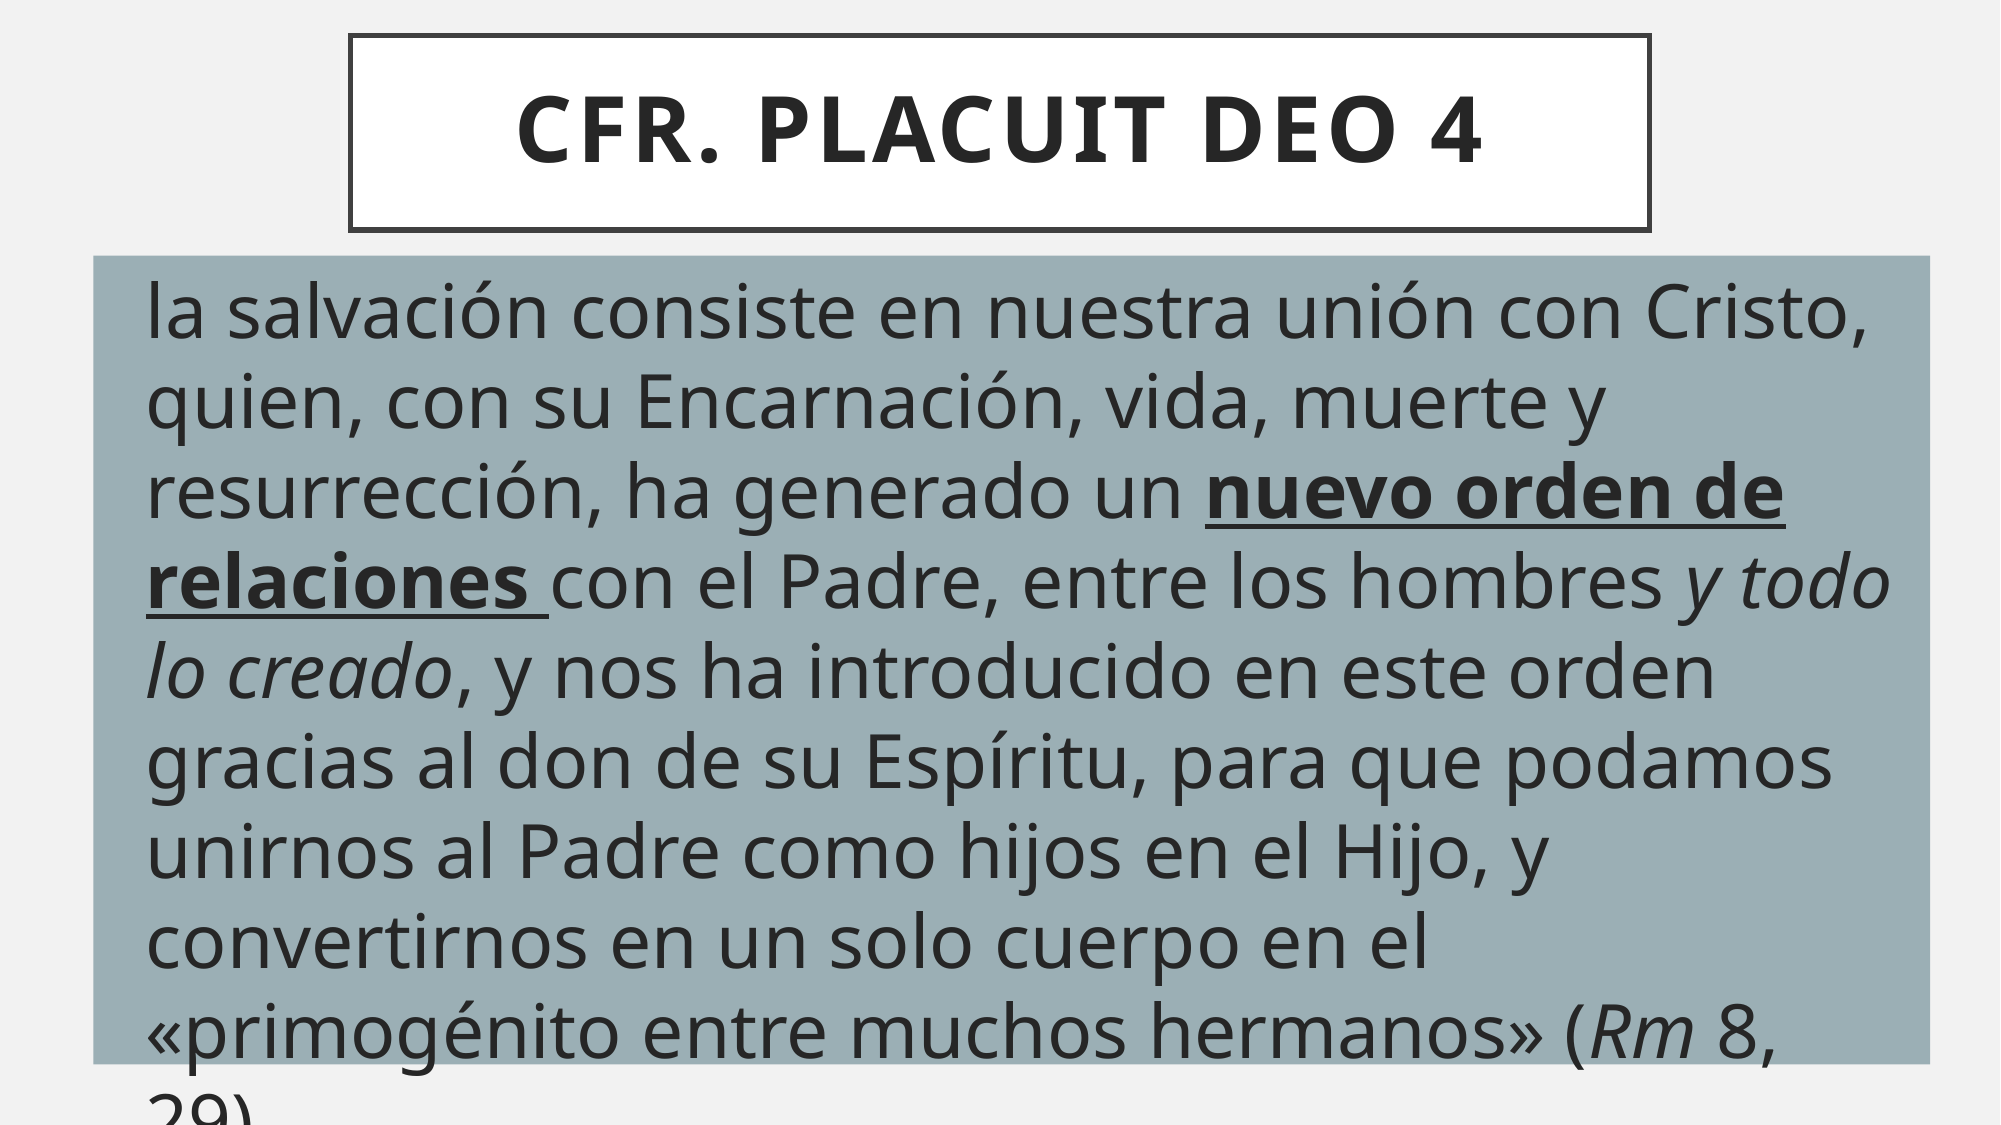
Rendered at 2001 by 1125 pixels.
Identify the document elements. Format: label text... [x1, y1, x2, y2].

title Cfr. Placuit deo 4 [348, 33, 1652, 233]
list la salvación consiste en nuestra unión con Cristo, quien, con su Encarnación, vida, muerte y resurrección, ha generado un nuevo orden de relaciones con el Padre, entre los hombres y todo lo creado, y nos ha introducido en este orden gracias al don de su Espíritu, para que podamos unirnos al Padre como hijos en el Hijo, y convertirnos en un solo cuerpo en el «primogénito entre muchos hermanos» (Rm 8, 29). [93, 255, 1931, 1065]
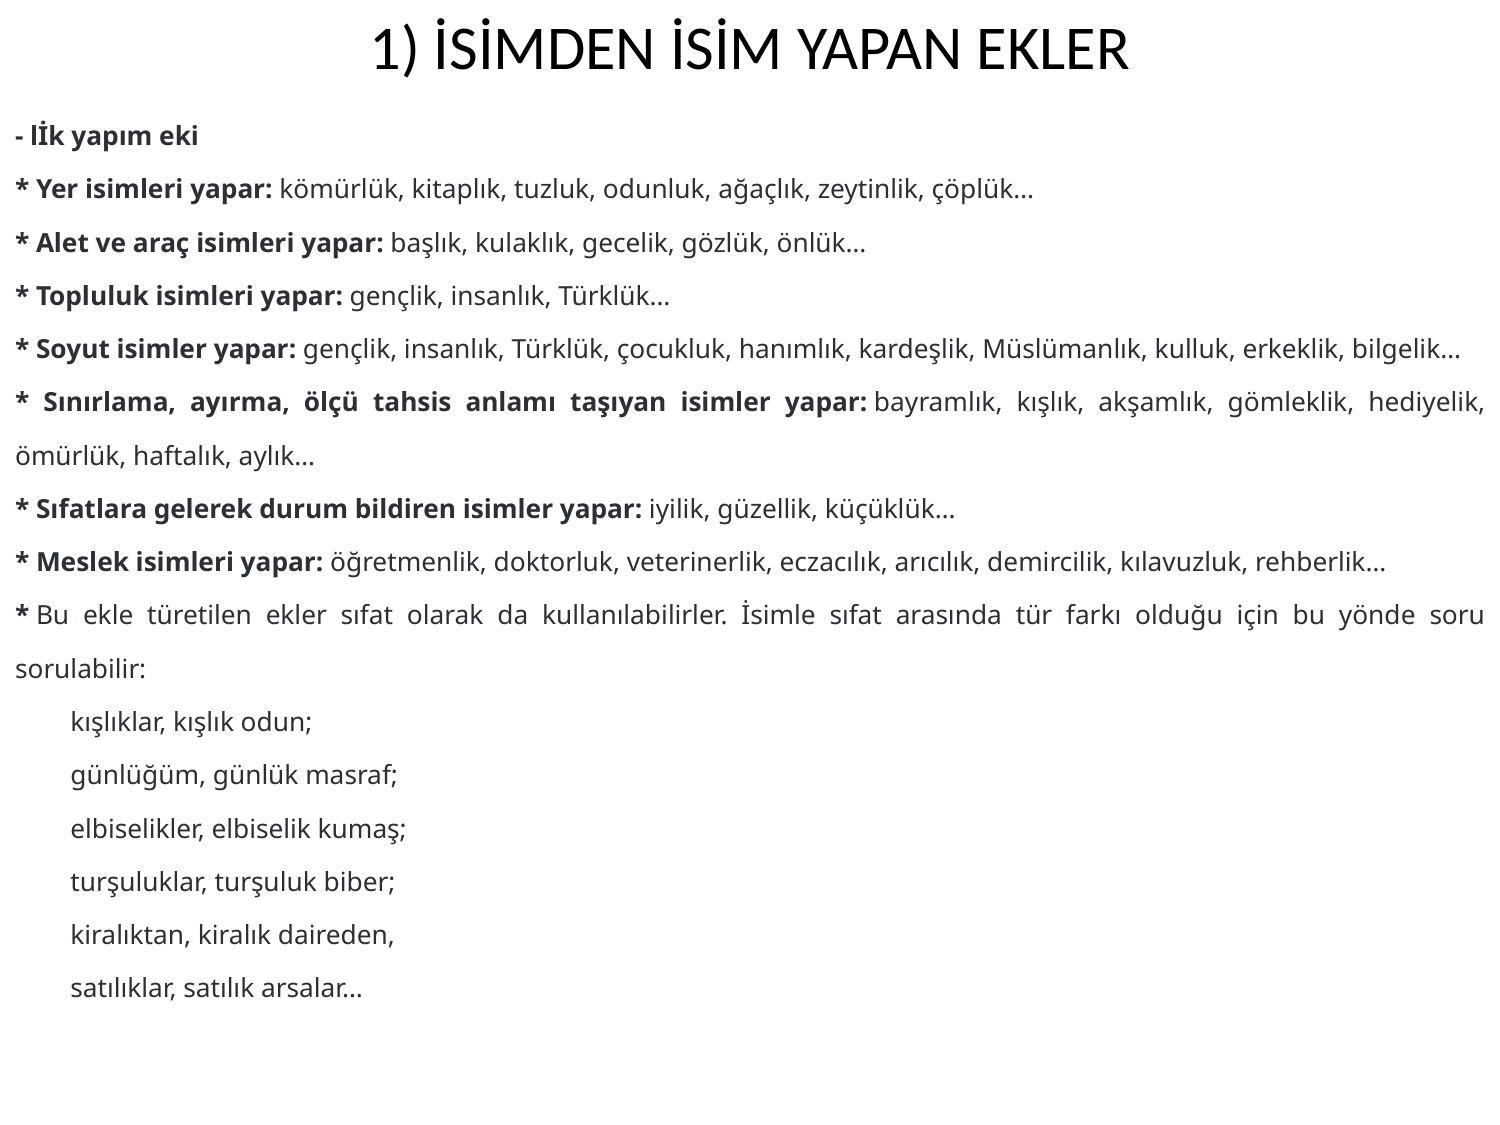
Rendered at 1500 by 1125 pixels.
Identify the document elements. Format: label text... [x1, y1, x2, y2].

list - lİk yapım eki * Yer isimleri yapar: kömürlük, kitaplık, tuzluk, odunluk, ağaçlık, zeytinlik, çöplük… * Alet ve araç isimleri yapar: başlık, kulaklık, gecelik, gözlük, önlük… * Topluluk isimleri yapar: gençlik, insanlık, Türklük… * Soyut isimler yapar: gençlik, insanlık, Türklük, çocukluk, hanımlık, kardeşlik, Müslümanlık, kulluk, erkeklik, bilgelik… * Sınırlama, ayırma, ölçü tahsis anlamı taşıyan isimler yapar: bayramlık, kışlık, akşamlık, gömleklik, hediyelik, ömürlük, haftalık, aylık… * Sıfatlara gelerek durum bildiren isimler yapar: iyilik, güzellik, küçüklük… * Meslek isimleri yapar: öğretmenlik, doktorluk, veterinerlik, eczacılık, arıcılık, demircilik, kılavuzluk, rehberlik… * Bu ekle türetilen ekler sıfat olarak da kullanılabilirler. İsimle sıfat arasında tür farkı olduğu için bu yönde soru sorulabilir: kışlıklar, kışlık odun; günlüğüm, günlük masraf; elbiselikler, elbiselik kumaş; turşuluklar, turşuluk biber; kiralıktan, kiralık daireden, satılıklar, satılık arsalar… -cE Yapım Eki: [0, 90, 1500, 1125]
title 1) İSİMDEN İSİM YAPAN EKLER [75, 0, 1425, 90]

--

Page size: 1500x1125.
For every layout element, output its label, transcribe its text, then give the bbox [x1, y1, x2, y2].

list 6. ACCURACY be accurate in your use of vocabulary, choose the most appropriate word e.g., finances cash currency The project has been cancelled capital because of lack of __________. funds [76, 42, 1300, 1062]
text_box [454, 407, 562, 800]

▶ Task statement
The lines to reproduce run from the one above containing "Rendered at 2001 by 1125 pixels." through the one containing "Rendered at 1500 by 1125 pixels.". Copy them exactly and leave out all pictures.

▶ Solution for this problem
Rendered at 2001 by 1125 pixels.
Identify the document elements. Format: label text... [x1, y1, x2, y2].

title Cfr. Placuit deo 4 [348, 33, 1652, 233]
list la salvación consiste en nuestra unión con Cristo, quien, con su Encarnación, vida, muerte y resurrección, ha generado un nuevo orden de relaciones con el Padre, entre los hombres y todo lo creado, y nos ha introducido en este orden gracias al don de su Espíritu, para que podamos unirnos al Padre como hijos en el Hijo, y convertirnos en un solo cuerpo en el «primogénito entre muchos hermanos» (Rm 8, 29). [93, 255, 1931, 1065]
Rendered at 1500 by 1125 pixels.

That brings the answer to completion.